Between 1651 and 1696 the English Parliament passed a series of "Navigation Acts" that applied mercantilist economic theory to the relationship that England had with its colonies. "The acts defined the colonies as both suppliers of raw materials and as markets for English manufactured goods. Merchants from other nations were forbidden from doing business in the English colonies, and colonial commodities were required to be transported in English vessel" (Faragher 77).

The Stono Rebellion

On September 9, 1739 a slave rebellion occurred in South Carolina. The rebellion began on the banks of the Stono River, twenty miles south of Charles Town. The slaves were headed toward Florida, where the Spanish governor had promised freedom to all British runaway slaves. Before the rebellion was squashed by South Carolina planters, twenty-three whites and forty-five to fifty slaves were killed. Stono was the most violent slave uprising of the colonial period.

Slave Codes

a series of laws that were passed mainly in the Southern colonies during the late seventeenth and early eighteenth century that denied slaves basic civil rights.

The Triangle Trade

a term that is sometimes used to describe the economic system that developed on the Atlantic linking Europe, Africa, North and South America, and the Caribbean. It is typically envisioned as constituting a single trading network. Although the system was more complex than the term "triangular trade" implies, it is still a useful concept because it underscores the key role that the slave trade played in this system. Within the context of the triangle trade, the "middle passage"--that leg of the triangle in which slaves from West Africa were shipped to the New World slave colonies—played a pivotal role.

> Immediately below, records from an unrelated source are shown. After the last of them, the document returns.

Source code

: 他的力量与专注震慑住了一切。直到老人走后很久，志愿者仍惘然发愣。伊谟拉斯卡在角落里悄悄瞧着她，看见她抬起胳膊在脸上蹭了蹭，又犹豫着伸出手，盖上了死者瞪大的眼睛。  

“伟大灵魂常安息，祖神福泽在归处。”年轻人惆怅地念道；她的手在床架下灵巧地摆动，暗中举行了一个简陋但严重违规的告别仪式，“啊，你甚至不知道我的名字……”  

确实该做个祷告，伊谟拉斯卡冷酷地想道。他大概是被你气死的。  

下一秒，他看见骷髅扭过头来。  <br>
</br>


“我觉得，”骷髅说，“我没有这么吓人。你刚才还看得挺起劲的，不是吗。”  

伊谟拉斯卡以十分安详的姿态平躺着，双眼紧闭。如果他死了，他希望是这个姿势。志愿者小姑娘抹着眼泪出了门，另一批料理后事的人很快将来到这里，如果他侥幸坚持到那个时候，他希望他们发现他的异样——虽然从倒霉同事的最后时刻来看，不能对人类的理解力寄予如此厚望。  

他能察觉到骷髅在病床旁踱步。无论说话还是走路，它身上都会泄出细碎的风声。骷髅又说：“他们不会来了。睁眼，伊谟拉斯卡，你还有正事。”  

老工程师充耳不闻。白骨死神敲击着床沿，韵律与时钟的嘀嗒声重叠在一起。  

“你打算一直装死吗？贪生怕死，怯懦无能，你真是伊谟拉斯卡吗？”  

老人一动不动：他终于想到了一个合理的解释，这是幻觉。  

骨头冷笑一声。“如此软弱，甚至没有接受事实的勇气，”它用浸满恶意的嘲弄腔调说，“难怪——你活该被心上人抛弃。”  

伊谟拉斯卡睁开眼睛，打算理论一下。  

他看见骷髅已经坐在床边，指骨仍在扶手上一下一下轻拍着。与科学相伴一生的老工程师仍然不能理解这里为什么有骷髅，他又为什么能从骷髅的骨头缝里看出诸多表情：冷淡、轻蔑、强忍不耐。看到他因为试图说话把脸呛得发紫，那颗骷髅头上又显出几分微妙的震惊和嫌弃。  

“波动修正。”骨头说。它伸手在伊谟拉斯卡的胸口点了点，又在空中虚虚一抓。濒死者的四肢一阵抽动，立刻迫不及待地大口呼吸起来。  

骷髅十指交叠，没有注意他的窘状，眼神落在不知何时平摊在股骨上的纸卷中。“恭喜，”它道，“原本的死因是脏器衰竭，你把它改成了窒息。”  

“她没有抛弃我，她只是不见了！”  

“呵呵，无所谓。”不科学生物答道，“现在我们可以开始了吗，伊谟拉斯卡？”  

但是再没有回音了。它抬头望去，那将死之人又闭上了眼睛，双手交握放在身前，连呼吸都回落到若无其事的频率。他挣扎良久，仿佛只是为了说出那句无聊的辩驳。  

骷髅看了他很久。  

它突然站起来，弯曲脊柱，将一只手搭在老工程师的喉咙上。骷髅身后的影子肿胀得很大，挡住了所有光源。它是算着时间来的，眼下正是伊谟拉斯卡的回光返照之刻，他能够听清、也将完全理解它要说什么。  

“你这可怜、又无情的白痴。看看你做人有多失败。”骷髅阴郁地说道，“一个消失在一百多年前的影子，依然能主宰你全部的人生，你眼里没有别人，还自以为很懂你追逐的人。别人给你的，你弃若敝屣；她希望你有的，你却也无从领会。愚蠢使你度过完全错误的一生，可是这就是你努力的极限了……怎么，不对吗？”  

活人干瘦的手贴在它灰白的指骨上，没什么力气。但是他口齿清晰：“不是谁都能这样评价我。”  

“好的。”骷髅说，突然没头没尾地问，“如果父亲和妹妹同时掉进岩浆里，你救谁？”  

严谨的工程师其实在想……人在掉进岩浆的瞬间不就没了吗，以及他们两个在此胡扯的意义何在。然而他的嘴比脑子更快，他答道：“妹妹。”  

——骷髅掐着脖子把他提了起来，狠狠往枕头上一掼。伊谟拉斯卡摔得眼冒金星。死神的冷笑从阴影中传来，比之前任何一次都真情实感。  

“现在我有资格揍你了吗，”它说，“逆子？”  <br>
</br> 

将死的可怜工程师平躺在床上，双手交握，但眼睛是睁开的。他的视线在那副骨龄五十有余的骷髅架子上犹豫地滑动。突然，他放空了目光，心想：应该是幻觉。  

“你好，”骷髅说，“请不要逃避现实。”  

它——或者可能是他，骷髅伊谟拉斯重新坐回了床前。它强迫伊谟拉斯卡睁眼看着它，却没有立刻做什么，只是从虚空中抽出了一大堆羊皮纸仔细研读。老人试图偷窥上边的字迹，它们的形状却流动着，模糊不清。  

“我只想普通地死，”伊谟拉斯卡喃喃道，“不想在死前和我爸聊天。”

Olaudah Equiano (c. 1745-1797)

an African slave who purchased his freedom and became an advocate for the anti-slavery cause. His autobiography, The Interesting Narrative of the Life of Olaudah Equiano, was "the prototype for dozens of other slave narratives in the nineteenth century."

Mercantilism

an economic theory which holds that a nation's wealth and power are directly related to the amount of gold and silver that it can control. Since there is a limited amount of gold and silver in the world, mercantilists believed that the various nations of the world had to compete with one another in order to acquire as much gold and silver as possible. What one nation could acquire and control, another nation could not have. The key to acquiring gold and silver was for a nation to establish a favorable balance of trade with its trading partners. Ideally, a nation should become economically self-sufficient, while maintaining a favorable balance of trade with other nations. That way, a nation would accumulate the gold and silver of its trading partners, while not surrendering any of its own. Colonies were useful in this scheme because they supplied the mother country with raw materials that could be turned into manufactured goods in the mother country. They were also useful because they could be treated as captive markets for the sale of the mother country's manufactured goods. In effect, mercantilism, as an economic doctrine, justified the exploitation of a nation's colonies by the mother country. In the seventeenth and eighteenth centuries--due to its belief that the world contained a limited amount of gold and silver and its associated belief that nations would have to compete with one another for this limited amount—the mercantilist doctrine was used to justify wars between Europe's various states.